Herança de um passado escravagista recente – o Brasil foi o último país do continente americano a abolir a escravidão –, o racismo ainda é latente para a população negra brasileira, que representa mais da metade do país (56%, segundo o IBGE). A escravidão persistiu como principal forma de trabalho no Brasil durante o período em que o país foi colônia de Portugal e também no período de pós-independência. Por mais de 300 anos, o trabalho escravo permaneceu como base da economia brasileira, sendo abolido somente em 13 de Maio de 1888, através da Lei Áurea, assinada pela Princesa Isabel. Mesmo com o fim da escravidão, não houve um planejamento nem a criação de políticas públicas para promover a inserção social do povo negro, que permaneceu marginalizado na sociedade brasileira, sem serem reconhecidos como cidadãos. Salvo algumas raras exceções, não se pode ter acesso à educação, a bons empregos e a moradias seguras, condições básicas de existência.
Hoje, a violência étnica contra o povo negro é fortalecida por uma parcela da sociedade. No Brasil, isso fica evidente cotidianamente, na grande diferença na forma com que são afetadas as populações negras em questões de segurança pública.
Segundo dados do Ipea (Instituto de Pesquisa Econômica Aplicada), a população negra é mais violentada no Brasil. A pesquisa mostra que a cada 7 assassinatos no país, 5 deles são de pessoas afrodescendentes. A análise destaca ainda que, associada ao fator socioeconômico, a cor da pele é a principal influência na probabilidade de um indivíduo sofrer homicídio.

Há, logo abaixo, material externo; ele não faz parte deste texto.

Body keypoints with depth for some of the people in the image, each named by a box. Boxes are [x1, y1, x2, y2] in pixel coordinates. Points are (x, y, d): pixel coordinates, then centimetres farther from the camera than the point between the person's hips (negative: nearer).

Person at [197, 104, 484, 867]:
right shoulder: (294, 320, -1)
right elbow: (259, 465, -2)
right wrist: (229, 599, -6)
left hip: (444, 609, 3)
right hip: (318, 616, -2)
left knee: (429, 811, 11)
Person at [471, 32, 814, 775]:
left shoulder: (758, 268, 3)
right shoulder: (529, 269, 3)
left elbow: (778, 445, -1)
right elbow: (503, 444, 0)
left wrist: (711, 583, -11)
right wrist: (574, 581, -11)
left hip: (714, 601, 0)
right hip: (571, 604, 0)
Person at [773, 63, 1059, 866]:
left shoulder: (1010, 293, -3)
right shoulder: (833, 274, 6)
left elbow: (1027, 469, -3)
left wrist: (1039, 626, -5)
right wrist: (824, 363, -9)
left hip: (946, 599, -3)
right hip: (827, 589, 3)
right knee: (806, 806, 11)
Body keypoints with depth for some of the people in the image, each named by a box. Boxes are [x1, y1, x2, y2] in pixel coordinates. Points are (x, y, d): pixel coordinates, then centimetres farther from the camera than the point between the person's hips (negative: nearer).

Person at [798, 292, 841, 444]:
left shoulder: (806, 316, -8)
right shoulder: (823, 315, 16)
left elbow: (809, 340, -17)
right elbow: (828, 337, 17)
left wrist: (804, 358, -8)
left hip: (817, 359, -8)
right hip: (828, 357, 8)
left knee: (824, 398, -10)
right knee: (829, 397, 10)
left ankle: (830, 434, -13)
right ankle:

No Brasil, apesar de não existirem dados que comprovem que os negros cometam mais crimes que os brancos, é a população negra que sofre a maior vigilância por parte da polícia e é a mais propensa a sofrer agressões policiais e punições. Dados do Fórum Brasileiro de Segurança Pública mostraram que a população encarcerada é majoritariamente negra. Em 2022, havia 442.033 negros encarcerados no país, ou 68,2% do total das pessoas presas – o maior percentual já registrado, o que escancara o racismo estrutural até mesmo no sistema prisional brasileiro.
Outro estudo realizado pelo Ipea afirma: “O negro é duplamente discriminado no Brasil, por sua situação socioeconômica e por sua cor de pele. Tais discriminações combinadas podem explicar a maior prevalência de homicídios de negros em relação ao resto da população”.
É por isso se que fazem tão necessárias políticas públicas voltadas para a proteção e inserção social dessa população, como as cotas raciais e socioeconômicas e mais rigidez nas leis que amparam os negros e negras em casos de violências racistas. Esse ano tivemos alguns avanços conquistados através da representatividade, com a criação do Ministério da Igualdade Racial, comandado por Anielle Franco; da proteção, com o endurecimento da pena para os crimes de injúria racial; e da inclusão, com a atualização da Lei de Cotas. Este mês, o governo pretende lançar mais um pacote de medidas, envolvendo a promoção dos direitos da população negra e quilombola quanto ao acesso à terra, infraestrutura e qualidade de vida e redução no índice de violências e homicídios contra jovens negros no país.
Neste 20º Dia da Consciência Negra é certo que o caminho a ser percorrido em direção à igualdade de todos, como previsto na nossa Constituição, ainda é longo. Mas também fica claro que a luta antirracista é essencial para avançarmos na construção de uma sociedade mais inclusiva, diversa e plural. Esse é o caminho para o fim do racismo: o respeito, a luta, o reconhecimento e a celebração da cultura afro-brasileira.